On Friday, Bloomberg reported that US Commerce Secretary Howard Lutnick briefed ASML's senior leadership with the US government's claim that one of ASML's EUV lithography machines reached China in violation of export controls in place since 2019. ASML denied it with specificity, presenting a global inventory of all 314 active EUV systems and 26 decommissioned units, none in China, and noting that the machines require continuous remote service and cannot be relocated without ASML's direct involvement. If the allegation is accurate, the foundational premise of the US chip control strategy has failed at its most critical single point; if inaccurate, it suggests the US is preparing diplomatic escalation ahead of the pending MATCH Act, which would extend allied-country export requirements to cover ASML's remaining DUV tools.


Private Companies
Nscale Partnership

At VivaTech Paris on Wednesday, NVIDIA named Nscale — alongside Nebius — as its UK cloud partner for a 14,000 Blackwell GPU deployment across new UK data centres, part of a broader European sovereign AI infrastructure push in which France, Italy, and the UK are jointly backing regional cloud providers — Domyn, Mistral AI, Nebius, and Nscale — to deploy more than 3,000 exaflops of NVIDIA Blackwell systems. The NVIDIA designation converts Nscale's GPU supply access into explicit strategic endorsement at a moment when cloud providers across the EU are competing for Blackwell allocation priority; the "UK anchor cloud" framing by Jensen Huang at VivaTech positions Nscale and Nebius as the infrastructure backbone of the UK's sovereign AI buildout rather than as generic resellers. Watch the partnership terms for supply priority and co-marketing exclusivity, and whether the UK sovereign cloud model gets replicated in Germany or France under the same framework — NVIDIA's European push at VivaTech appears to be the template for a series of named national AI infrastructure commitments.


Emerging

Odyssey closed a $310 million Series B at a $1.45B valuation this week, with Natural Capital leading and Amazon, AMD Ventures, GV, EQT, and In-Q-Tel participating. Founded by veterans of the autonomous vehicle industry, Odyssey builds world models: spatially and temporally coherent representations of environments that let AI systems reason about physics, causality, and agent dynamics beyond what transformer-only architectures can achieve. AWS is Odyssey's preferred cloud provider, with AWS Trainium as the disclosed compute platform.

The AI inference startup (formerly Recogni) disclosed its Napier chip earlier this month: manufactured on TSMC's 3nm process, co-developed with Broadcom and Juniper Networks, and using a proprietary logarithmic "Pareto" number format the company says cuts inference power consumption by up to 8x versus conventional floating-point approaches.
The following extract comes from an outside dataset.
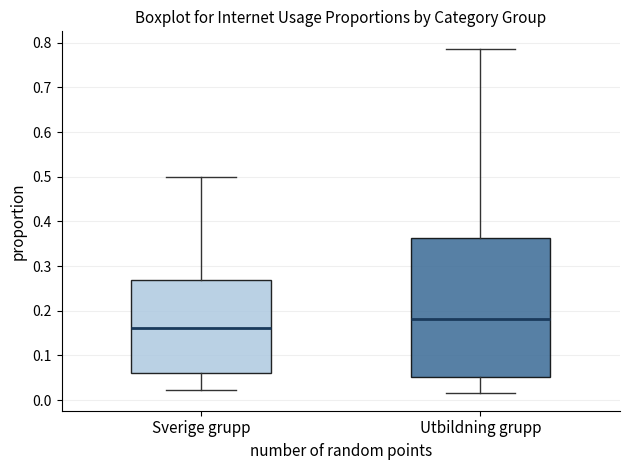

Reading left to right, read every box against the y-axis: the position of its median line, the range the box covers, and the ends of its whiskers. The values are not printed on the chart, so give them approximately, as read against the axis.

Sverige grupp: median 0.16, box 0.06 to 0.27, whiskers 0.02 to 0.50
Utbildning grupp: median 0.18, box 0.05 to 0.36, whiskers 0.01 to 0.79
Tensordyne reports over a dozen letters of intent and forecasts more than $200 million in demand, with AI infrastructure operators Cirrascale and BlueSky Compute among the named prospects; TSMC tape-out is confirmed. If the power efficiency claims hold under third-party benchmarking, Napier offers a structurally distinct point on the inference cost curve at a moment when energy costs have become the primary TCO constraint for large-scale model operators — watch for independent validation from early beta deployments.


Watch This Week
Tue Jun 23

Cerebras Q1 2026 Earnings — After market close; conference call at 2pm PT / 5pm ET. Cerebras' first quarterly results as a public company since its May 2026 IPO. Watch revenue growth trajectory, wafer-scale engine utilization rates, and management's commentary on the pipeline split between hyperscaler and enterprise customers — the latter being the segment where Cerebras most directly competes with GPU-based inference at scale.

Wed Jun 24

Qualcomm Investor Day — New York City. First full disclosure of the Dragonfly data center platform: server CPU roadmap, AI inference accelerators (AI200, with AI250 to follow in 2027), and custom ASIC strategy. Management has confirmed it will name hyperscaler customers for the first time. Potential Tenstorrent acquisition announcement. Live stream available.